Good stuff :thumbsup:


----------



## WillyDC (26 d ago)

Oneal-Woodworking said:


> Only because he hogged out extra material for the motor to have some place to go as the blade depth is increased to max. Otherwise the motor would have hit the plywood before being able to come to full depth of cut. Most circular saws at least... Me personally - No WAY that I would be jacking a circular saw blade to near max like that and using it as a tablesaw. 🇳🇴 If you 'need' the blade that high to cut what you need to cut - You 'need' a real tablesaw and not a circular mounted upside down... I saw a guy freehand some stuff today that made me nervous. (I got out of the way) Freehanding the material was not an issue for me - It was the 'size' of his material. WAY to small to be doing that sort of stuff with in MY opinion. He pulled off his cuts with no issues or accidents but I would not have attempted such with that small of a workpiece. Freehanding with a bigger piece gives you more room to keep your digits well away from the blade in my experience. :yes:


 Hi Oneal, I know this is reviving a very old post, but is there some reason that using a circular saw at full extension in this way is particularly dangerous? Assuming the use of a riving knife and fence and that the saw is very firmly fastened to the table. It's a project I'm interested in and want to consider every safety concern. Thank you!


----------



## BigCountry79 (Jun 2, 2021)

WillyDC said:


> Hi Oneal, I know this is reviving a very old post, but is there some reason that using a circular saw at full extension in this way is particularly dangerous? Assuming the use of a riving knife and fence and that the saw is very firmly fastened to the table. It's a project I'm interested in and want to consider every safety concern. Thank you!

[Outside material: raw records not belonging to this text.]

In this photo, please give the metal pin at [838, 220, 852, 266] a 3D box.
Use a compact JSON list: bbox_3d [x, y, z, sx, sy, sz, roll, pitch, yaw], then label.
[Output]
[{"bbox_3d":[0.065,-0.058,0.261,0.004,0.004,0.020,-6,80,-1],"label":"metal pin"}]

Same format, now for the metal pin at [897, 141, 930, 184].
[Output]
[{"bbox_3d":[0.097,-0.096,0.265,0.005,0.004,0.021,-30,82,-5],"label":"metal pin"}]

Just don't do it. If you make a bad table, you might break a glass. If you make a bad tablesaw, you can loose a hand.

Lots of parts means lots of ways to mess up the design or construction


----------



## Bob Bengal (Jan 2, 2021)

WillyDC said:


> Hi Oneal, I know this is reviving a very old post


Welcome to the forum.

Oneal-Woodworking is no longer active here. I think you are better off getting a used table saw.


----------